APL, at APL's sole cost and expense, shall keep the
Equipment in good condition and repair (except for
damage caused by the wilful acts or negligence of
Landlord or its agents or representatives), including
monthly maintenance and testing of the Equipment by
service companies reasonably approved by Landlord. If
the Generator Site is damaged as a result of APL's
failure to properly maintain the Equipment, APL, at
APL's sole cost and expense, shall promptly repair such
damage.
(j)Use of Generator Equipment. The Equipment
shall be used solely to provide back-up power to APL's
equipment used in the Building and shall not be used
for any other purposes whatsoever and shall not be used
by anyone other than APL.
Section 29.2. Use of Building Generator
Landlord shall permit APL to tie into the Building's
emergency generator (the "Building Generator") to
provide back-up power to APL's equipment used in the
Building solely as an emergency back-up to the
Equipment. If the electricity to the Building is
interrupted and APL's Equipment described in Section
29.1 is not functioning, APL may draw power from the
Building Generator. In any such event, APL shall
reimburse Landlord, on demand, for Landlord's
reasonable estimate of APL's pro-rata share of the cost
of the fuel used by the Building Generator while the
Building Generator was in operation. If Landlord
reasonably and in good faith determines that the
Building Generator should not be used by APL, for
safety reasons, or to ensure the proper operation of
the Building's life safety equipment, or because such
use violates any applicable law, then APL shall not be
permitted to use the Building Generator. In no event
will Landlord be liable to APL for any loss or damage
incurred by APL as a result of the unavailability of
the Building Generator.
Section 29.3. Evacuation. If Landlord closes the
Building and calls for its evacuation, or suggests that
the Building be evacuated for any reason, including
because of an electrical failure, and if one or more of
APL's employees, agents, or other persons acting on
behalf of or at the request of APL ("APL's Personnel")
remain in or later enters the Building or the Premises
during the evacuation period, then APL hereby waives
all claims against Landlord and Landlord's building
manager for any injury incurred by any of APL's
Personnel, or injury to property, due in whole or in
part to APL's failure to evacuate all of APL's
Personnel for the Premises and the Building. Further,
APL will hold Landlord and Landlord's building manager
harmless from and defend and indemnify them against any
and all claims, liabilities, damages or costs,
including reasonable attorney's fees, incurred by them
due to injury to APL's personnel or property as a
direct or indirect result of APL's Personnel remaining
in the Premises or the Building during such evacuation
period.

(Page element annotations)
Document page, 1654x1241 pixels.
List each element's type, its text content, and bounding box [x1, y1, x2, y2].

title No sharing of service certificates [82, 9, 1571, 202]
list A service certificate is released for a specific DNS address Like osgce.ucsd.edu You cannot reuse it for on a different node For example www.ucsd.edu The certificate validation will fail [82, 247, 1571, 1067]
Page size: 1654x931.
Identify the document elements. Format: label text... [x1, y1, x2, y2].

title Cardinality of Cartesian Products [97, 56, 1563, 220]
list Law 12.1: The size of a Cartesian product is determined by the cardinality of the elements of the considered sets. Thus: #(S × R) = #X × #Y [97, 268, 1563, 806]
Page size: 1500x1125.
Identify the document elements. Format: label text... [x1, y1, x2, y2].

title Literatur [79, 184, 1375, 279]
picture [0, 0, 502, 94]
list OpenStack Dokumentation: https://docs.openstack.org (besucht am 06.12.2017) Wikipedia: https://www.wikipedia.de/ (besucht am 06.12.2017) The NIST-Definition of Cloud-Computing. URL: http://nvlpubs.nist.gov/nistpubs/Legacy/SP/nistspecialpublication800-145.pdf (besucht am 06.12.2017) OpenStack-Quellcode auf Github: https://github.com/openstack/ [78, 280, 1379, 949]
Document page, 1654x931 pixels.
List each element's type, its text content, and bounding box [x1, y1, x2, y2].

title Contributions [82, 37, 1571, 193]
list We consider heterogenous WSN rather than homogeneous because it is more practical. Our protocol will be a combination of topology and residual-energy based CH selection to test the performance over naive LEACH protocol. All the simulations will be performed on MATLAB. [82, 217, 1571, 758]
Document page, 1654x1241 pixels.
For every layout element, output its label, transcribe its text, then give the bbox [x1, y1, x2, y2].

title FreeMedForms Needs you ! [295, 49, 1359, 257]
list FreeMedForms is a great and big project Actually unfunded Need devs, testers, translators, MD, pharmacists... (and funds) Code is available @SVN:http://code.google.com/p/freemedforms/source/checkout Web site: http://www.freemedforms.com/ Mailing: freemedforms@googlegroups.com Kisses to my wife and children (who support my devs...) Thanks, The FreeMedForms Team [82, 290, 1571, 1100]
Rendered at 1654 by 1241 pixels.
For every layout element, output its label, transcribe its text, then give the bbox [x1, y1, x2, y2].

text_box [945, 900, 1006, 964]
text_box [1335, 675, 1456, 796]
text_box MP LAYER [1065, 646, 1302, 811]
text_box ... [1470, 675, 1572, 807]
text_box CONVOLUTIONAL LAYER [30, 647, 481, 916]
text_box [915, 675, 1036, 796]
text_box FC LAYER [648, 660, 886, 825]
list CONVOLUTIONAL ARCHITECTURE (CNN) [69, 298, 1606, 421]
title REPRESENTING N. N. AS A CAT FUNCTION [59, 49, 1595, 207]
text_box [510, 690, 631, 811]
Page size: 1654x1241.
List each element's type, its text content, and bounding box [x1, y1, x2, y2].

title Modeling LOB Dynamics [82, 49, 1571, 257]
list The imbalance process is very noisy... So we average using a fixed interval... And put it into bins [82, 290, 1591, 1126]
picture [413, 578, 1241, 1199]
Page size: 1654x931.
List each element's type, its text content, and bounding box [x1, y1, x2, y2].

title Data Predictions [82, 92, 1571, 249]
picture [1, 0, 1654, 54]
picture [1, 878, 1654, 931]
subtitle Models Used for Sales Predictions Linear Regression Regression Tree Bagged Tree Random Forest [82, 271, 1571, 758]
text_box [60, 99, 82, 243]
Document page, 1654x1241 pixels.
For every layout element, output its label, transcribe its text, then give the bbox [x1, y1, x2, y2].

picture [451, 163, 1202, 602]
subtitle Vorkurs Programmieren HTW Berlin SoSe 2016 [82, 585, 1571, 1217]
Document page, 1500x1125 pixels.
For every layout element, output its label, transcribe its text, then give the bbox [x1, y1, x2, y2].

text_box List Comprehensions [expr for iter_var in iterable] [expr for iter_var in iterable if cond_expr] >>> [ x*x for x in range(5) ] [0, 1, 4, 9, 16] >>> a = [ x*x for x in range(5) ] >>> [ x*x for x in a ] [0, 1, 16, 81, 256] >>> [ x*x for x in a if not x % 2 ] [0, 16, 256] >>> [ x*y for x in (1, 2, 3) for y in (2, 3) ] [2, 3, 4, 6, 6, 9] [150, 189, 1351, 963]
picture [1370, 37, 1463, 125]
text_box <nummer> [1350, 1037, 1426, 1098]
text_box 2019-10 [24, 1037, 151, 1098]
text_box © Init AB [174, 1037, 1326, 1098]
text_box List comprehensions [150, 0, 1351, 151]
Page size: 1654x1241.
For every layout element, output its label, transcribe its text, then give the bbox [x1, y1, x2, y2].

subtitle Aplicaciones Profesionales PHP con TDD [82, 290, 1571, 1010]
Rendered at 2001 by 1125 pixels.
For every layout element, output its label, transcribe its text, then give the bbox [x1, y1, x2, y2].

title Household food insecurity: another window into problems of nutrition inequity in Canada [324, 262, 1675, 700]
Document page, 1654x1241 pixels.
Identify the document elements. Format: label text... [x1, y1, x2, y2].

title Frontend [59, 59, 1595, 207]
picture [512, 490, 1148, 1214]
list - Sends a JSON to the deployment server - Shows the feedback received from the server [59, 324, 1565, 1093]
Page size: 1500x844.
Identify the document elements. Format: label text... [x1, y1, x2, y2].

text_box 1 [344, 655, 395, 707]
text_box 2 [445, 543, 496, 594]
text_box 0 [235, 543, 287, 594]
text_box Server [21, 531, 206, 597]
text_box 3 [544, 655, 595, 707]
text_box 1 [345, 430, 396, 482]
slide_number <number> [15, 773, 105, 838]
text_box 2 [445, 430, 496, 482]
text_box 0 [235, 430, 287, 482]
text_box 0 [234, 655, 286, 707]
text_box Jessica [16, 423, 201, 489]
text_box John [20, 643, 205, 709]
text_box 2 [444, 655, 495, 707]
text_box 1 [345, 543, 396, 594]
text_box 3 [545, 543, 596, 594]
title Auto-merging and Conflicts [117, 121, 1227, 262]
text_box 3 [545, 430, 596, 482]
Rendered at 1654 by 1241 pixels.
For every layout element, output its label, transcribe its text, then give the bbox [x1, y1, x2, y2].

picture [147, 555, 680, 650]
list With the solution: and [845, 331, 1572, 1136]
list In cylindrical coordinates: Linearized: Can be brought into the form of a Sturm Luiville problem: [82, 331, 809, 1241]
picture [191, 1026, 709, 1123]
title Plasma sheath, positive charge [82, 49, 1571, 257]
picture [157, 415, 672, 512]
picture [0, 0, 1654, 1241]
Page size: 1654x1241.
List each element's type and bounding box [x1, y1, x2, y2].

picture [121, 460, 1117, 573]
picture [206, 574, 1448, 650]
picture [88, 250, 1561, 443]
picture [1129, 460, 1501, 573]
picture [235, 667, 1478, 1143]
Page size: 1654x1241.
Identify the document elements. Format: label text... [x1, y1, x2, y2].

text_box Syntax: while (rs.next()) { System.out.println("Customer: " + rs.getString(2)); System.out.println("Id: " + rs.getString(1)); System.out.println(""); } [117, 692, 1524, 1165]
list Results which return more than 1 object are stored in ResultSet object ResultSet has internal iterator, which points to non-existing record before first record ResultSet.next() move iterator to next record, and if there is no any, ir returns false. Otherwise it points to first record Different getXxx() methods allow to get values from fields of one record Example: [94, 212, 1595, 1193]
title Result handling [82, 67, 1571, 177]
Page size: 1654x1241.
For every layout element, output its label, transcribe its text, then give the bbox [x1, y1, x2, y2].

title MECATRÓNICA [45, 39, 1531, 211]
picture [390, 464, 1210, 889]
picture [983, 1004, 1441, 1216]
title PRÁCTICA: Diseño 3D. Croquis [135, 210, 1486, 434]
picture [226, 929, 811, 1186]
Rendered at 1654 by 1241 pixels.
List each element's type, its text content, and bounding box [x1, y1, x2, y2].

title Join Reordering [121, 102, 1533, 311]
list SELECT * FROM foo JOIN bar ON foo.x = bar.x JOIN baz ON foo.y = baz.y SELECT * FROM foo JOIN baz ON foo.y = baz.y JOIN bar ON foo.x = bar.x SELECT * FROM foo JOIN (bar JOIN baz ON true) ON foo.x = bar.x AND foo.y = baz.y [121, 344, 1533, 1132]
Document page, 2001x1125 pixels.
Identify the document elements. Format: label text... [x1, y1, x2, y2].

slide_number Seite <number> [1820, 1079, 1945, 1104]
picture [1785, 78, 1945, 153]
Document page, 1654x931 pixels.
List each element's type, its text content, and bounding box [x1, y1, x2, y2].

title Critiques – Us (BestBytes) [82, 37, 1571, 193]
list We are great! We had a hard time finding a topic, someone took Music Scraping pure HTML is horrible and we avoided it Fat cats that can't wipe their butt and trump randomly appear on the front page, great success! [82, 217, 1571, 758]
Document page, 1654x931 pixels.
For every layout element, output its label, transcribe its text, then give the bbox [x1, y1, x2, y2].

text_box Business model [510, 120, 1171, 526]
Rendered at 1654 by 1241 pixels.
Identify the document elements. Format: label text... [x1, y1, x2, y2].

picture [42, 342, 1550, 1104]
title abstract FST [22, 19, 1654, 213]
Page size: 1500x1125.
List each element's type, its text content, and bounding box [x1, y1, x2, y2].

[Work instructions]
1. In the lease excerpt, what is the only purpose for which the Equipment may be used?
2. Go on with the lease excerpt from the end of Section 29.3.
This material stands apart from the lease text.

[The replies]
1. To provide back-up power to APL's equipment used in the Building.

2.
ARTICLE 30
Termination of Original Lease and Storage Space Lease
Notwithstanding the provisions of the Original
Lease to the contrary, and notwithstanding the
provisions of that certain Storage Space Lease, dated
November 26, 1990, between 1111 Associates, as
landlord, and APC, as tenant (the "Storage Lease"), to
the contrary, the Original Lease and the Storage Lease
shall terminate effective as of 12:00 midnight on the
date immediately preceding the date the term of this
Lease commences; provided, however, that neither
Landlord nor APL shall be relieved of any of its
obligations under the Original Lease or the Storage
Lease accruing prior to such termination of the
Original Lease and the Storage Lease and the parties's
indemnification obligations under the Original Lease
shall survive the termination of the Original Lease
with regard to events occurring prior to such
termination (and provided further that for the purposes
of this Article 30, Landlord shall be deemed to be the
landlord under the Original Lease and the Storage
Lease).
ARTICLE 31
Miscellaneous
Section 31.1. Words. The words "Landlord" and
"APL", as used in this Lease, shall include the plural
as well as the singular. Words used in one gender
herein shall include other genders, as the context may-
require.
Section 31.2. The covenants and conditions
contained in this Lease shall be binding upon and inure
to the benefit of the heirs, executors, administrators,
successors and assigns of the parties hereto. The
provisions of this Section 31.2 shall not be construed
to grant to APL any rights to assign or in any way
otherwise to transfer any rights under this Lease.
Section 31.3. Time is of the essence in each and
every provision of this Lease.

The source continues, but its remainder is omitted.